Buhari, insecurity and self appraisal

As Buhari prepared to leave office, killings and abductions surged especially after the 2023 elections in the North-central where three of the six states making up the region have persistently faced attacks from non-state actors. The states are Plateau, Nasarawa and Benue.
Gunmen stormed the Gitata district of Karu Local Government Area of Nasarawa state on May 12 and mowed down about 40 farmers, including women and children.
Sources claimed the onslaught was an escalation of a similar attack on Tattara Mada and Angwan Barau communities in the Kokona local government area in the state in April, where 20 persons reportedly died and property worth millions were destroyed.
In Plateau state, a yet-to-be-arrested group pounced on the Bwoi District of Mangu local government area on May 16 and killed dozens of residents.
That tragedy adds to other villagers murdered the same day in Adaka village in Makurdi local government and in the Ijaha community of Apa local government area of Benue state where a report said nine people died.
Plateau and Benue states in the North-central as well as Kaduna, Katsina, and Zamfara states in the North-west have been killing fields where thousands of Nigerians have died from insecurity-related causes during the Buhari administration.
Parents besieged Government Science Secondary School, Kankara, Katsina State, after terrorists abducted over 300 school children in the school in December 2021.
The killings have negatively affected education in the states. In January 2022, report shows how parents withdrew their children from schools in Kaduna and Niger states because of insecurity.
In Zamfara state, it was also reported in October 2022 how 30 schools remained shut after one year. The government had opened 45 of the 75 schools it shut after a year.
Challenges such as these are part of the reasons Nigeria has 20 million out-of-school children, the highest number globally.
Hundreds of the nation’s security and paramilitary forces fighting to dislodge terrorists and other criminals also died. For instance, it is reported that 2,140 soldiers, police officers and others were killed during the former president’s tenure.

Insecurity took different forms under Buhari across the geo-political zones. Though he inherited the menace, many Nigerians believe the situation worsened during his tenure against their expectation that he would contain it as a retired military General and a former Head of State.
Banditry and kidnapping reigned in the North-west and North-central and there were still pockets of insurgency in the North-east as of 2022.

‘Unknown gunmen’ tool charge of the South-east, killing people and grounding businesses, while ritual killings surged in the South-west with the attendant human toll.

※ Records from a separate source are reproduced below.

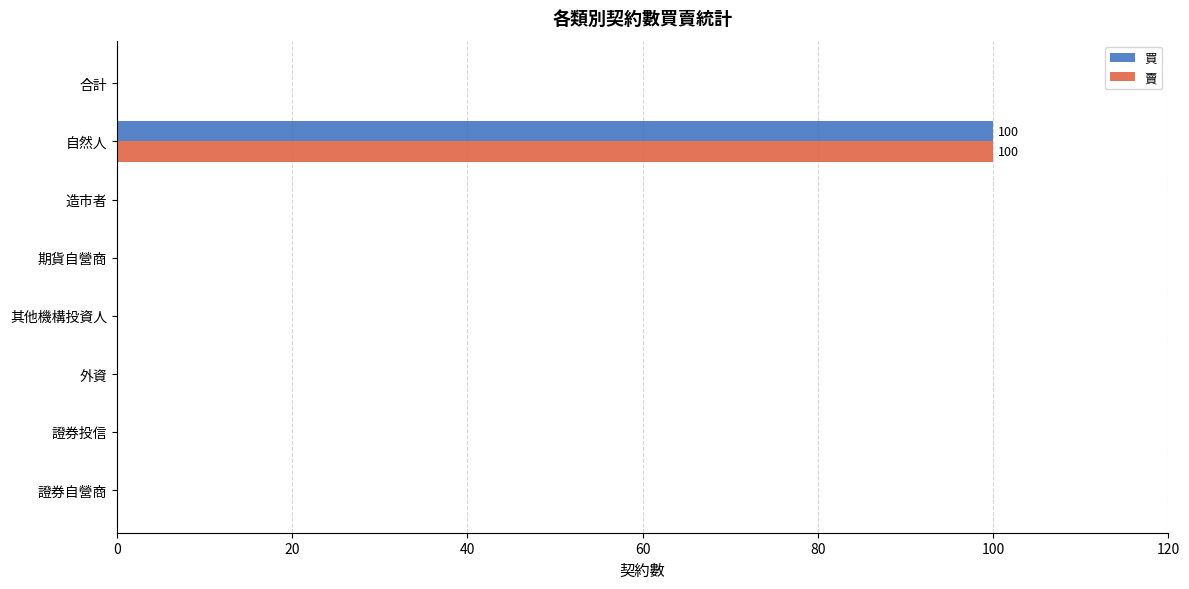

What is the sum of all 買 values?

100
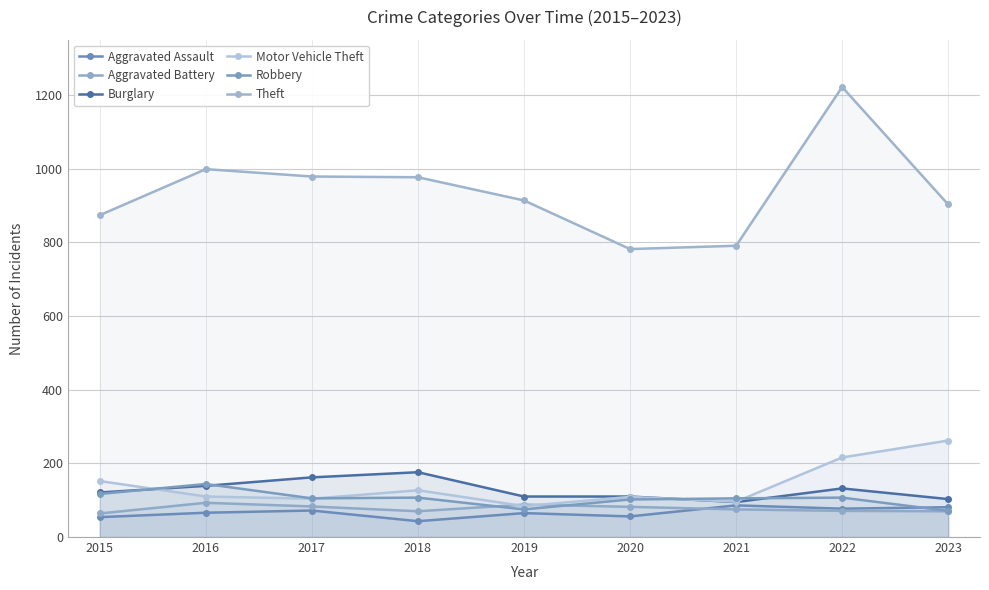

Does the chart have visible grid lines?

Yes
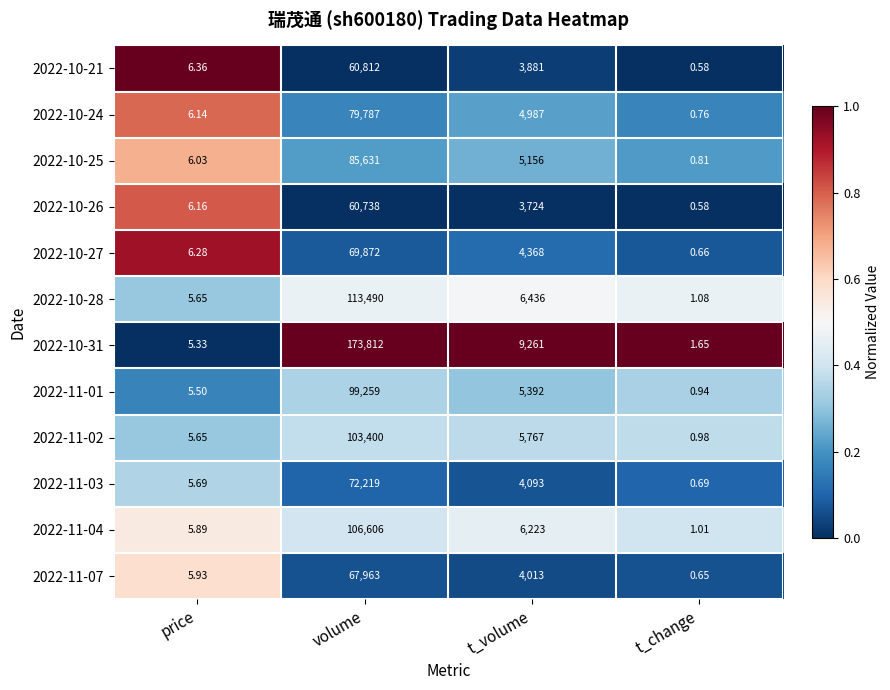

List the labels in order of 2022-10-31 value, largest first.

volume, t_volume, price, t_change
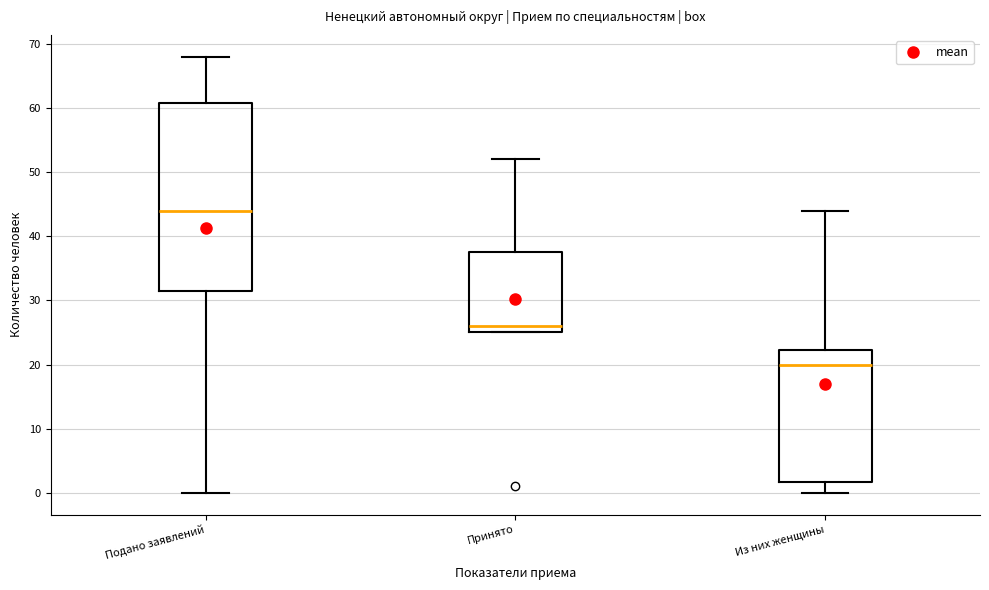

Reading left to right, read every box against the y-axis: the position of its median line, the range the box covers, and the ends of its whiskers. The values are not printed on the chart, so give them approximately, as read against the axis.

Подано заявлений: median 44, box 32 to 61, whiskers 0 to 68
Принято: median 26, box 25 to 38, whiskers 25 to 52
Из них женщины: median 20, box 2 to 22, whiskers 0 to 44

But there has been relative peace in the South-south where agitators for resource control had wreaked havoc in the past. The region has been largely peaceful because of the federal government’s empowerment programmes for the repentant militants. Ex-militants also secured juicy contracts from the Buhari government to monitor oil infrastructures.

In 2022, terrorists attacked 18 correctional centres and released inmates, including other terrorists across Nigeria, under the president’s watch.
In July 2022, suspected insurgents attacked the Presidential Guards Brigade in the nation’s capital, a situation that forced the National Assembly to threaten to impeach him.

Buhari recorded significant success in containing insurgency in North-east, but insecurity festers in other parts of Nigeria
He inherited a nation blanketed by terrorist attacks, especially in three North-east states of Borno, Yobe and Adamawa.
In addition to the three states, the terrorists attacked Kano. They also struck the United Nations building in Abuja on August 27, 2011 and another barrage by the group consumed the Police Headquarters in the nation’s capital on July 16, 2012 killing many people, while many fires that erupted from the attack destroyed many assets.

The last major insurgent attack in Nigeria occurred around the Lake Chad region in March, where more than 30 civilians reportedly died.
But Buhari has arguably contained insurgency by the terrorist groups, Boko Haram and Islamic West Africa Province (ISWAP), even if other forms of heinous criminality that consume lives have festered across the country.

As Buhari handed over to Bola Tinubu on May 29, parents of Chibok schoolgirls who are yet to have their children back from captivity are hopeless and sadder about how President Buhari has failed to make good his vow to rescue their children from their captors.